Sergio Reis diz, ainda, que pretende se encontrar com o Presidente do Senado, Rodrigo Pacheco (DEM-MG), para apresentar uma “intimação”. Segundo ele, “não será um pedido, mas uma ordem”. “Já entramos com pedido de o Presidente do Senado nos receber em 8 de setembro. Vou eu e dois líderes dos caminhoneiros, e dois líderes do sindicato da soja, para entregar a ele uma intimação, não é um pedido, é uma intimação, como se fosse um oficial de Justiça que fala ‘cumpra-se’”, disse o cantor.

“Enquanto o Senado não tomar essa posição que nós mandamos fazer, nós vamos ficar em Brasília e não saímos de lá até isso acontecer. Uma semana, 10 dias, um mês, e os caras bancando tudo, hotel e tudo, não gasta um tostão. E, se em 30 dias eles não tirarem aqueles caras, nós vamos invadir, quebrar tudo e tirar os caras na marra”, disparou.

O ministério foi contatado para comentar a ameaça de paralisação, mas a assessoria informou que não se manifestaria sobre o tema. A reportagem apurou que a preparação da paralisação, pelo menos por enquanto, não está sendo levada a sério pelo governo. Representantes da administração de Bolsonaro mantêm diálogo direto e monitoram o ânimo da categoria constantemente.

Representantes dos caminhoneiros negam a adesão ao movimento e rechaçam a participação em qualquer manifestação política. “A grande maioria não vai participar, pelo menos dos nossos associados”, afirmou o presidente da Associação Nacional de Transporte do Brasil (ANTB), José Roberto Stringasci. Segundo ele, a entidade representa cerca de 45 mil motoristas autônomos.

Wallace Landim, o Chorão, presidente da Associação Brasileira dos Condutores de Veículos Automotores (Abrava), também refutou participação no ato. “Não nos envolvemos com política, nem a favor de governo ou contra governo, nem a favor do STF (Supremo Tribunal Federal) ou contra o STF”, frisou.

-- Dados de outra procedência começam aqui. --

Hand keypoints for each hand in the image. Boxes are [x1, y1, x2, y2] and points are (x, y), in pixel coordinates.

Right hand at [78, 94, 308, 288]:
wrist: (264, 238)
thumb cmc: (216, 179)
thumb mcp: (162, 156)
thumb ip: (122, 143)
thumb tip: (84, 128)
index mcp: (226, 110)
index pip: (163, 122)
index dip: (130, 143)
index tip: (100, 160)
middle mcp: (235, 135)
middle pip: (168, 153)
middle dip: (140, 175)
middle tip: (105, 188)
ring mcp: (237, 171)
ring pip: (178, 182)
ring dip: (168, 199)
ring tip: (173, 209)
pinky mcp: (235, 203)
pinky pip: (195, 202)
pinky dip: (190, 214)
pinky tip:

Chorão ainda deu uma alfinetada no ex-deputado. “Nosso saudoso, grandioso cantor Sergio Reis. O senhor, quando deputado federal, nunca subiu na tribuna para falar em nome dos caminhoneiros”, disparou.

Desabastecimento

A maior paralisação dos caminhoneiros ocorreu em maio de 2018, no governo de Michel Temer. O alcance do ato, que provocou desabastecimento de combustíveis em todo o país, foi atribuído a suspeitas de locaute — quando os patrões, e não os trabalhadores, é que lideram a paralisação e impedem os empregados de exercerem suas atividades. Diferentemente da greve, que tem amparo na Constituição, o locaute é proibido por lei. Em 2015, os caminhoneiros também organizaram greves em vários estados a favor do impeachment da então presidente Dilma Rousseff.